Machine learning with Spark (MLLib)

MLLib is Spark’s machine learning library. DSS can use it to train prediction models on your large datasets that don’t fit into memory.


Spark’s overhead is non-negligible and its support is limited (see Limitations).
If your data fits into memory, you should use regular in-memory ML instead for faster learning and more extensive options and algorithms.


When you create a new prediction model in an Analysis, you can select the backend. By default it’s Python in memory, but if you have Spark correctly set up, you can see the available Spark configurations. Select one of them, and your model will be trained on Spark.

You can then fine-tune your model, deploy it in the Flow as a retrainable model and apply it in a scoring recipe to perform prediction on unlabelled datasets.

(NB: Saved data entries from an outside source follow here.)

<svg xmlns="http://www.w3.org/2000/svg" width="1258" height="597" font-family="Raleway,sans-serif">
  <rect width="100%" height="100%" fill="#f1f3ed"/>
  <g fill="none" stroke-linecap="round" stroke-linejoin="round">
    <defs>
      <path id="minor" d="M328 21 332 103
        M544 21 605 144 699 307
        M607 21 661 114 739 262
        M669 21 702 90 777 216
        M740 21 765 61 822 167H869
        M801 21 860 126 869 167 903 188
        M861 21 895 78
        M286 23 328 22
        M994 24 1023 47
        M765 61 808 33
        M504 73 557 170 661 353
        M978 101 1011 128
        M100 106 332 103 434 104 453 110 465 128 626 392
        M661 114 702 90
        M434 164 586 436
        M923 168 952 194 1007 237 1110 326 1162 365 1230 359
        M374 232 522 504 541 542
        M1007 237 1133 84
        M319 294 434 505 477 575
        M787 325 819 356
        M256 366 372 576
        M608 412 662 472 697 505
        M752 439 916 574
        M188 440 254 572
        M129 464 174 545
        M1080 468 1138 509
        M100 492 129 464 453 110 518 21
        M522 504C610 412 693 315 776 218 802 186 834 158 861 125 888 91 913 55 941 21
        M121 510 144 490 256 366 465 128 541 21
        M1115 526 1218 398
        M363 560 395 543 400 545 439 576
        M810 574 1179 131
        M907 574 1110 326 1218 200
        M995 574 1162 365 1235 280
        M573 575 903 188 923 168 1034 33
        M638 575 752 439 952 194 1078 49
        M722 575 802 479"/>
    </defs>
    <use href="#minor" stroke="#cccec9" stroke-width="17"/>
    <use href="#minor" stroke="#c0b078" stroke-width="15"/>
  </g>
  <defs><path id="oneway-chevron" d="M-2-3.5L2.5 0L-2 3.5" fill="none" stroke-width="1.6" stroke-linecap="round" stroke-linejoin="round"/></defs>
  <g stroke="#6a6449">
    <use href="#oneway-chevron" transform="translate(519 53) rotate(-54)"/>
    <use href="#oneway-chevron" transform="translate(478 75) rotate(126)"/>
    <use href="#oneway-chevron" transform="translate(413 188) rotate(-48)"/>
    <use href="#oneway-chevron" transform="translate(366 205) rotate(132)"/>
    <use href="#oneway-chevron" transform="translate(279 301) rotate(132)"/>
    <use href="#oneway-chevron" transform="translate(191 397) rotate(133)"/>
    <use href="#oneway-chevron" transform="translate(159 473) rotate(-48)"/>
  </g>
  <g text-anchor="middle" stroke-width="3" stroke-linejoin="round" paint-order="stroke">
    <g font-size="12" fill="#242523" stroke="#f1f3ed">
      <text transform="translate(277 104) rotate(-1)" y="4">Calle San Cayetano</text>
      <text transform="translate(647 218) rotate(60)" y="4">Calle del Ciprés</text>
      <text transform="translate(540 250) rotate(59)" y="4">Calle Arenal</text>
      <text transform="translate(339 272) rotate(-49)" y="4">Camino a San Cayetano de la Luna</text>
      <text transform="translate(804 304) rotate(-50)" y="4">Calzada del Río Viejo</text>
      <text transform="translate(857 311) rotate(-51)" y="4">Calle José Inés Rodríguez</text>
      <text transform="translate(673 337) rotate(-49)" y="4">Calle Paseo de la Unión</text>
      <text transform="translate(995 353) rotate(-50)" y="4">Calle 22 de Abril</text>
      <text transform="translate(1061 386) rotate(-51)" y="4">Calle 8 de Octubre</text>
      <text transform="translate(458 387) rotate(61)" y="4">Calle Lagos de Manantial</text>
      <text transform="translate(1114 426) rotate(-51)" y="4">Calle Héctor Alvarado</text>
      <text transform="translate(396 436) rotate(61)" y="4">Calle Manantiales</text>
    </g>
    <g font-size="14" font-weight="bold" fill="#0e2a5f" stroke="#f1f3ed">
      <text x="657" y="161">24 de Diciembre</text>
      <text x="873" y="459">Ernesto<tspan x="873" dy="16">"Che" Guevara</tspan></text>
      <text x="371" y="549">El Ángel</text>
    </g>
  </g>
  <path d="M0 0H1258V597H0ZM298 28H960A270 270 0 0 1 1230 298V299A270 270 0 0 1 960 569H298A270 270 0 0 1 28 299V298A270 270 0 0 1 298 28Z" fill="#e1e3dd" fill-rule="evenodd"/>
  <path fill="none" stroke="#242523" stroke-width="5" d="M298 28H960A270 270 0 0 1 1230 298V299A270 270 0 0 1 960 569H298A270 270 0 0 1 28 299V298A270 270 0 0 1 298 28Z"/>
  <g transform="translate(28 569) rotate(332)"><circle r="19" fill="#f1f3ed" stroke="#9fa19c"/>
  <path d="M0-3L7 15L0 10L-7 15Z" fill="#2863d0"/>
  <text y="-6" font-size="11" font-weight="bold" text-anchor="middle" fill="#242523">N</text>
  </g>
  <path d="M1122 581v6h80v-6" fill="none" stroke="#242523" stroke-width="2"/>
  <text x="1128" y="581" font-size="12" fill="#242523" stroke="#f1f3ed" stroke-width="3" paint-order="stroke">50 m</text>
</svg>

In the model’s settings, the training recipe and the scoring recipe, there is an additional Spark config section, in which you can:

  • Change the base Spark configuration
  • Add / override Spark configuration options
  • Select the storage level of the dataset for caching once the data is loaded and prepared
  • Select the number of Spark RDD partitions to split non-HDFS input datasets

See DSS and Spark for more information about Spark in Data Science Studio.


On top of the general Spark limitations in DSS, MLLib has specific limitations:

  • DSS 2.3.0 supports the following algorithms on MLLib:
    • Logistic Regression (classification)
    • Linear Regression (regression)
    • Random Forest (classification & regression)
    • Gradient Boosted Trees (binary classification & regression)
  • Gradient Boosted Trees in MLLib does not output per-class probabilities, so there is no threshold to set, and some metrics (AUC, Log loss, Lift) are not available, as are some report sections (variable importance, decision & lift charts, ROC curve).
  • Some feature preprocessing are not available (although most can be achieved by other means):
    • Features generation
    • Numerical handling other than regular
    • Impute with median
    • Categorical handling other than dummy encoding
    • Text handling other than Tokenize, hash & count
  • If test dataset is larger than 1 million rows, it will be subsampled to ~1M rows for performance and memory consumption reasons, since some scoring operations require sorting and collecting the whole data.
  • K-fold and grid search are not supported.